Tao asiente y exhala un suspiro triste.

—¿Vivirá? —pregunta Kouren con la voz quebrada.

—Los dioses lo quieran… —le responde Tao, cerrando los ojos y entonando una plegaria silenciosa.

Kouren se remueve, inquieta, a su lado. Se restriega las manos, una contra otra, con fuerza, con desesperación, limpiándoselas de una sangre que solo ella puede ver.

—Tiene que vivir… —dice de pronto, mirando al frente—. Ella… —susurra, con la voz y el alma rendidas—. Ella tiene que enseñarme…

—¿A qué, hermana? —pregunta Tao.

—A vivir sin odio…

—Reza, pues, hermana mía —Tao toma la mano de su hermana, helada, entre las suyas—, y que los dioses escuchen tus plegarias…

Vive, Yona, vive…


Tu vida creará una tormenta que sacudirá este reino,

propagándose como las ondas de un estanque.

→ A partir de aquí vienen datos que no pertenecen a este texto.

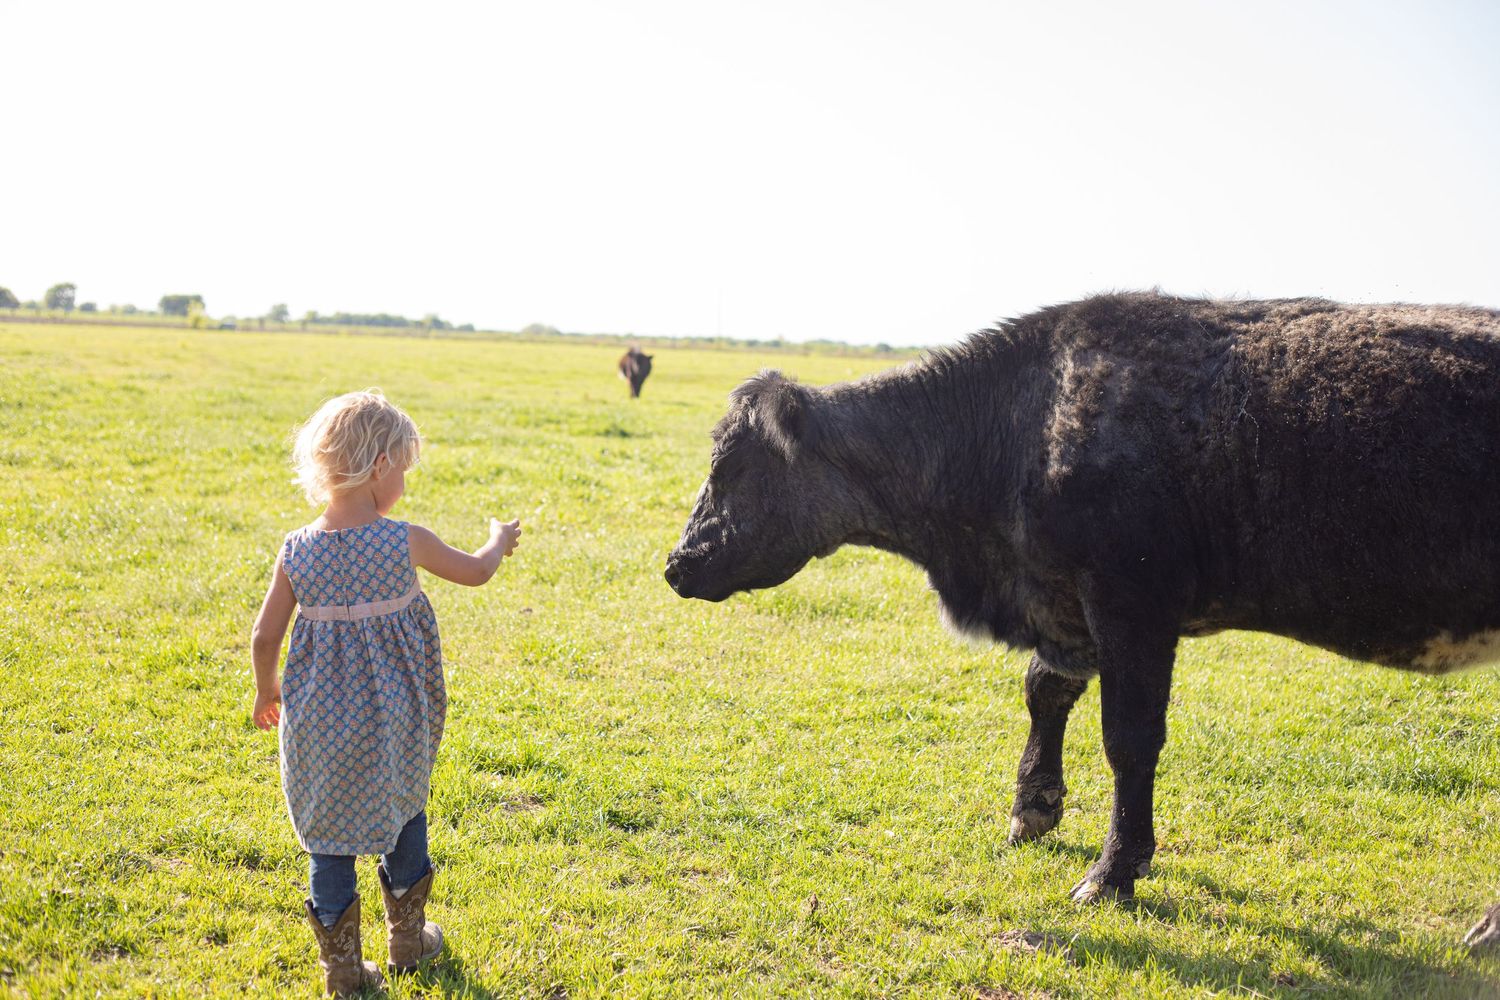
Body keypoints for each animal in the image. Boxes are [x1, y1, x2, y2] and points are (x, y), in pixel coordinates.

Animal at [664, 292, 1500, 947]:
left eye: (730, 468)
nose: (676, 564)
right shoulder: (1070, 606)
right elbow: (1045, 689)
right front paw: (1033, 808)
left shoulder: (1133, 602)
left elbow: (1128, 740)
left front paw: (1113, 872)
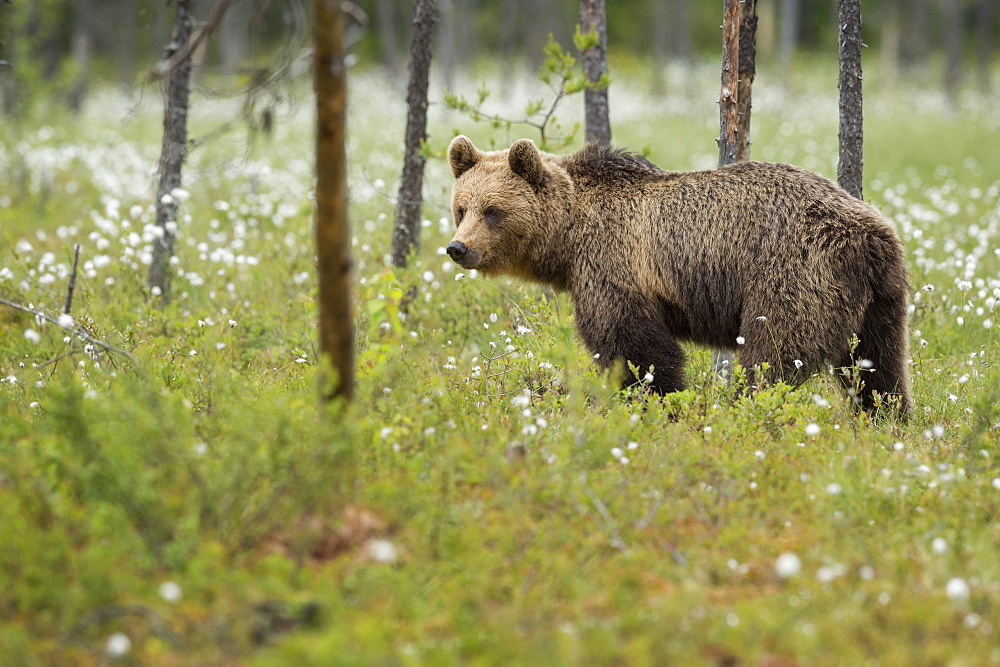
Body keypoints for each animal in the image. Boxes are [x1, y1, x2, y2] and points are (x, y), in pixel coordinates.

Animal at [450, 136, 912, 418]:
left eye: (493, 211)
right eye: (461, 208)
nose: (458, 248)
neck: (569, 236)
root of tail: (869, 232)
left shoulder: (614, 265)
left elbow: (633, 347)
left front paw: (657, 404)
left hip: (794, 272)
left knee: (773, 355)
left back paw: (745, 413)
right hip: (881, 299)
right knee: (878, 366)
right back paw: (888, 419)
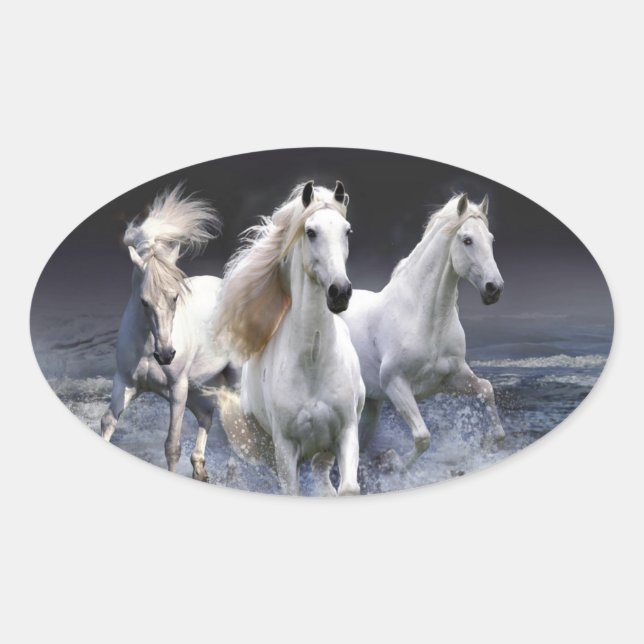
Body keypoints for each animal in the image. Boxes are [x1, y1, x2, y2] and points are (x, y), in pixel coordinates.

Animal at [101, 185, 239, 481]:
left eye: (175, 297)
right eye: (144, 301)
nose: (165, 355)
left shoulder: (177, 390)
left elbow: (172, 445)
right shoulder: (125, 382)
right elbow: (108, 421)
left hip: (231, 379)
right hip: (198, 387)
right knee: (206, 416)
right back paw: (199, 467)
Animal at [215, 180, 365, 496]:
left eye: (347, 231)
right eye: (311, 232)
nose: (340, 292)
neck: (313, 361)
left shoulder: (346, 432)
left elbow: (348, 489)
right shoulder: (284, 450)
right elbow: (291, 489)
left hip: (324, 452)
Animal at [340, 193, 505, 464]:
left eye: (491, 239)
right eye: (467, 240)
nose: (494, 288)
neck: (424, 320)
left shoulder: (452, 378)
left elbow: (486, 389)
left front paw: (489, 444)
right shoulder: (396, 385)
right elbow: (423, 437)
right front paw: (394, 462)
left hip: (371, 405)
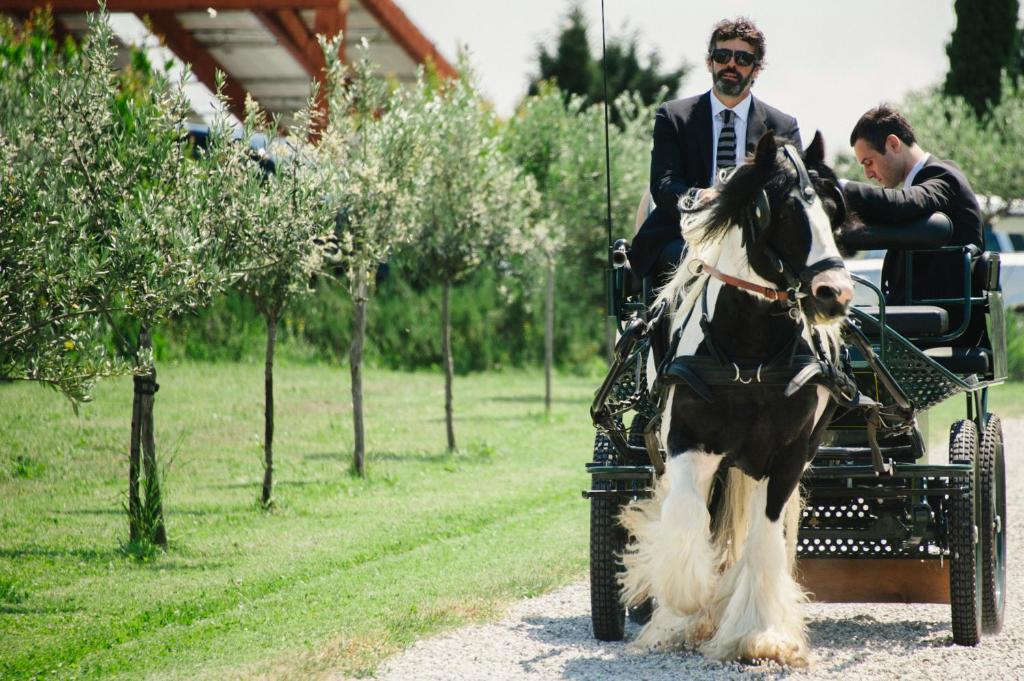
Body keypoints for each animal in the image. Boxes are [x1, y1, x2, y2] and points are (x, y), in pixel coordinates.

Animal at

Solo así, la sangre de Hiryuu se convertirá en el amanecer de un nuevo mundo.

—Tu destino siempre fue superar a Hiryuu —se decía un hombre, sentado frente a la cascada, el pelo ocultándole los ojos y ramitas en el pelo—. Larga y próspera vida, hime-sama.

Por una vez, el sacerdote llora de alegría.